Some hints if you choose to attend a Speed Coaching event:
• Carefully review the list of experts, if provided in advance, to choose your top two to meet.
• Use old-fashioned 3×5 cards to write your questions out ahead of time, one set per coach. On the backside of the card or in a notebook take notes on the answers you get.
Diane Cuniff, for example, of cageless doggy daycare The Bone Adventure, wanted advice on whether to buy or lease property for a second location. And Monica Herrera and Ronald Brown are starting a biofuels project so they want to know how to get government contracts.
• Take a digital recorder, say an Olympus and, with their permission, tape sessions.
• Later, thank every coach with whom you met – preferably by email. It’s the polite thing to do. Plus your coach and/or the sponsoring groups may use your well-crafted “thank you” as a testimonial – thus boosting your visibility.
What If …
• Your group hosted a Speed Coaching event? Some member-based groups, like National Tour Association are ideal for speedcoaching at their annual meeting – or as a pre-conference afternoon.
After I spoke at NTA I was fascinated watching the long rows of tables at which locale promoters leaned forward over their photo-filled spiral notebooks, alert and ready for the precious ten minutes to show each bus tour operator why he should stop at their sight to see. In my Sausalito, whenever I see tour buses open and tourists spill onto our main street I wonder. What was the pitch that sealed the deal to drop them off here?
• You organized a Speed Coaching event for your profession or industry – as a service and/or to make money? You know, first-hand, the issues and opportunities your peers experience. What experts have the skill, interest and credibility to coach them? How would you make it worth their while to volunteer?
Beyond the obvious joy in sharing knowledge with people who really want it, how does the way you design the event, its promotion and online visibility afterwards help them attract clients or boost their career in their corporation?
What companies and associations also want exposure to that niche? They could be sponsors, recruit coaches and other volunteers – or survey attendees where the results would be helpful to them, the respondents and other people like them.
• You offered to recruit volunteers to cover a Speed Coaching event? Other than the private coaching, be sure that other parts of the day are videoed so that the learning and visibility for all participants continues.

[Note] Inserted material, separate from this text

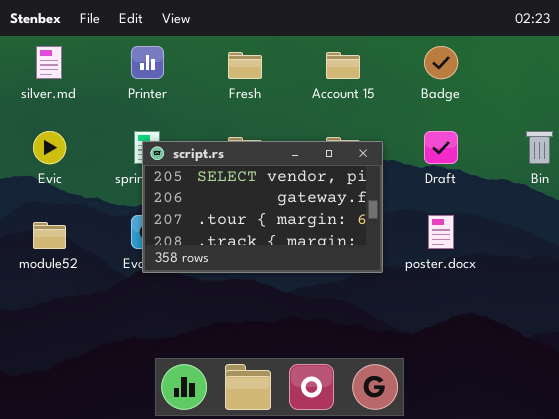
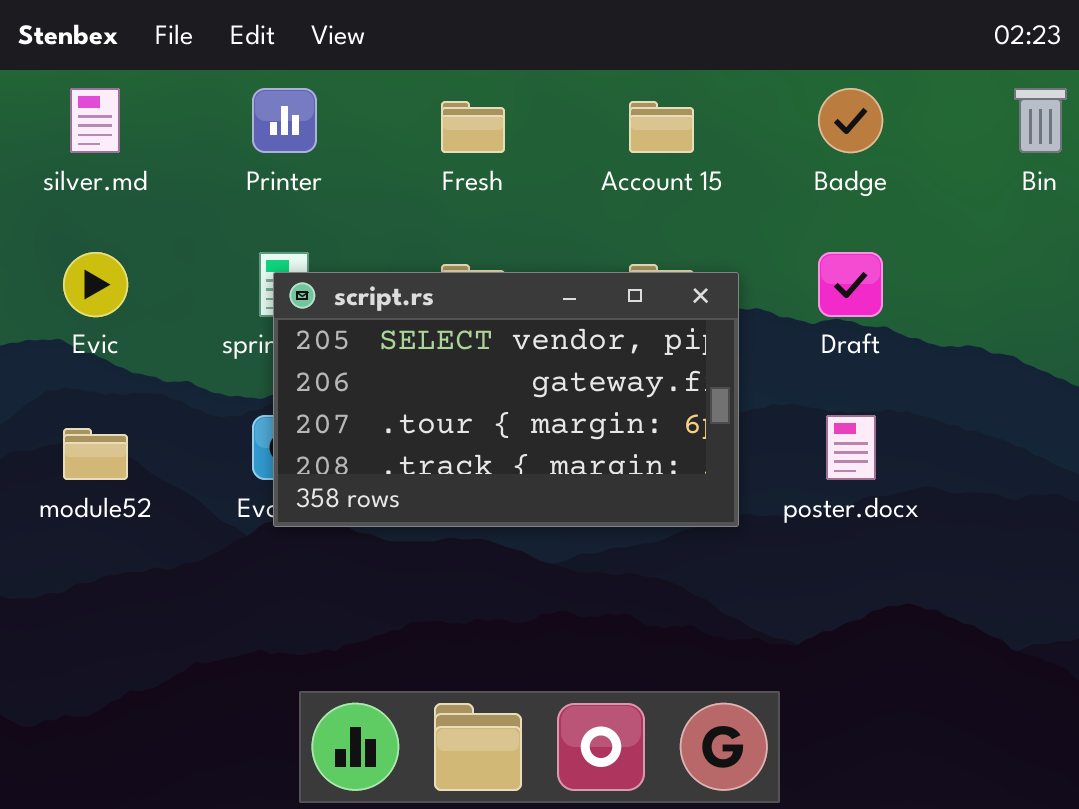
Bin: [526,131,553,164] -> [1014,88,1067,153], moved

Volunteer citizen reporters can use a Flip to video:
1. Sessions: keynote(s), panel(s) and workshop(s) if you have them
2. Coaches, and those in #1 in short two to three minute interviews:
“What are two of your best tips for these attendees?”
“What one or two books do you recommend for our attendees and why?
3. Attendees, also in brief interviews, roving the event, asking:
“What is your favorite bit of advice so far – from whom?”
“What will you do differently after today?”